Am Sonntagabend hatte der ukrainische Präsident Alexander Turtschinow eine "weiträumige antiterroristische Militäraktion" gegen die Separatisten angekündigt. Sie sollte gestern Morgen beginnen. Aber gerade weil sich danach keinerlei ukrainische Truppen zeigten, schwirren in der 100.000-Einwohner-Stadt immer hitzigere Gerüchte.

Die russischen Truppen in Donezk entpuppen sich als glatte Falschmeldung. Aber der unrasierte Lada-Fahrer hat noch mehr Nachrichten. "In der Stadt fahren Leute in einem weißen Schiguli und einem dunkelblauen Opel herum, die Fußgänger erschießen." "Das sind bestimmt Faschisten aus der Westukraine", seufzt eine Frau. Tatsächlich kamen vorgestern in Slawjansk ein Fußgänger und ein Passant bei einer Schießerei ums Leben. Aber wer geschossen hat, ist völlig unklar. Nicht allein in Slawjansk, in der gesamten Ostukraine verzerren Propaganda und Gegenpropaganda die Wirklichkeit.

Wie im März auf der Krim erwarten die prorussischen Demonstranten jetzt hier Gräueltaten der "westukrainischen Faschisten". Monatelang malten Viktor Janukowitschs ukrainische Staatsmedien dieses Feindbild an die Wand, nach dessen Sturz arbeiteten die russischen Fernsehsender im Stundentakt weiter daran. Und Wjatscheslaw Ponormarjow, der "Volksbürgermeister" der Slawjansker Separatisten, verkündete gestern auf einer Pressekonferenz: "Wir bitten Wladimir Putin, alles zu tun, um den Genozid am Volk des Donbass zu verhindern."

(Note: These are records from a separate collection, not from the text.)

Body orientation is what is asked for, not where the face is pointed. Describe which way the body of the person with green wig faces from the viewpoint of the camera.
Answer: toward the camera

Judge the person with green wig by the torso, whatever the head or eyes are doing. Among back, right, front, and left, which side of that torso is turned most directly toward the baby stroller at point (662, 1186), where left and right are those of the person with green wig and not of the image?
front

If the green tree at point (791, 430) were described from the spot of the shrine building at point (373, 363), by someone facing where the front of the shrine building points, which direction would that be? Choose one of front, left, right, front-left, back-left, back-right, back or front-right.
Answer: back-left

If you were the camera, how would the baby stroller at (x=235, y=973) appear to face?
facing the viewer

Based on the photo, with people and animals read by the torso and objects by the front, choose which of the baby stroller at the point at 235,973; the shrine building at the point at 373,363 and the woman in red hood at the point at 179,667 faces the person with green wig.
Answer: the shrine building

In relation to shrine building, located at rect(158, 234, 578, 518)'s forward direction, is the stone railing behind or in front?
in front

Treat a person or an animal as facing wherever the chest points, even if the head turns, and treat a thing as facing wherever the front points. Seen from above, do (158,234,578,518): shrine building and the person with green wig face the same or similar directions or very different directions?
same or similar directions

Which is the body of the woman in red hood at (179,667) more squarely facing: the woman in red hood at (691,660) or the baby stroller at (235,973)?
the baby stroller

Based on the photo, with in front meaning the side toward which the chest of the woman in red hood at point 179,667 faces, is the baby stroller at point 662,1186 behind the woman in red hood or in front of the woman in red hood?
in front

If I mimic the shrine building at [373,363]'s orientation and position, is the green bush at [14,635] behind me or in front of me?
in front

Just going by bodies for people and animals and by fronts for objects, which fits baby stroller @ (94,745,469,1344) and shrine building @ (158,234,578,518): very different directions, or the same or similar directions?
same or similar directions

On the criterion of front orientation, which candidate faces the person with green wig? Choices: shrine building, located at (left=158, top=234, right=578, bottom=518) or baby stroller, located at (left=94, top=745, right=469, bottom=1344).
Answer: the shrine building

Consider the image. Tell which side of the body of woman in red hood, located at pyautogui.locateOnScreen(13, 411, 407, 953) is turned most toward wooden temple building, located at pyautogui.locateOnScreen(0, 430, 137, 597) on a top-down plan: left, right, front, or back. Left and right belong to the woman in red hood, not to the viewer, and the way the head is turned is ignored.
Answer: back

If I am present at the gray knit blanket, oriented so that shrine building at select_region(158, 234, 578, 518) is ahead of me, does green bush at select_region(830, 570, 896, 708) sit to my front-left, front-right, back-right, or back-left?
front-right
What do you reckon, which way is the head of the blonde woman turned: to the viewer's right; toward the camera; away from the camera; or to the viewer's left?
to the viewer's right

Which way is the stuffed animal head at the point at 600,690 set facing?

Die neue prowestliche Staatsmacht in Kiew hat alle russischen Fernsehsender inzwischen per Gerichtsbeschluss abschalten lassen. Aber viele Ostukrainer empfangen sie über Internet oder Satellitenschüssel weiter. "Die russischen Abendnachrichten haben die Hirne völlig ausgehöhlt", sagt der Lugansker Bürgerrechtler Nikolai Kusmitsch. "Die Leute sind in kafkaeske Denk- und Verhaltensschemen geraten." Rentnerinnen in Slawjansk klagen, die faulen Westukrainer hätten monatelang für Geld auf dem Maidan gesessen. "Und jetzt bauen sie sich neue Häuser."

Die ukrainischen Sender der neuen Kiewer Staatsmacht verhöhnt man hier als "Zombie-Kästen". Diese meldeten am Samstag und Sonntag heftige Kämpfe in der Stadt, tatsächlich macht niemand auch nur Anstalten, die Stadt anzugreifen.

Tatsächlich entfernt sich auch die ukrainische Gegenpropaganda mehr und mehr von der Realität. Berühmt-berüchtigt sind inzwischen die Neuigkeiten, die Innenminister Arseni Awakow twittert. Außer der angeblichen Schlacht von Slawjansk meldete er am Wochenende Besetzungen von Polizeihauptwachen in mehreren ostukrainischen Kreisstädten, danach deren Befreiung durch Sicherheitskräfte oder proukrainische Demonstranten. Dramatische Ereignisse, die zum Großteil gar nicht stattfanden.

Die wirkliche Lage im Donbass ist bedrohlich genug. Inzwischen halten die Separatisten die Polizeiwachen von Gorlowka und Kramatorsk, die Gebietsverwaltung von Donezk, die Geheimdienstzentralen von Lugansk und den Stadtrat von Mariupol. In Gorlowka soll der Polizeichef von prorussischen Kämpfern totgeschlagen worden sein. Es gibt Meldungen von Truppenbewegungen Richtung Mariupol. Aber es ist unklar, ob diese Nachrichten der Wirklichkeit entsprechen.

Vor der Geheimdienstzentrale von Slawjansk aber bremst ein Uralmotorrad. "Die Panzer sind da", meldet der Fahrer aufgeregt. "Sie haben die vordersten zwei Barrikaden schon niedergewalzt." Auch diese Meldung stellt sich als Gerücht heraus.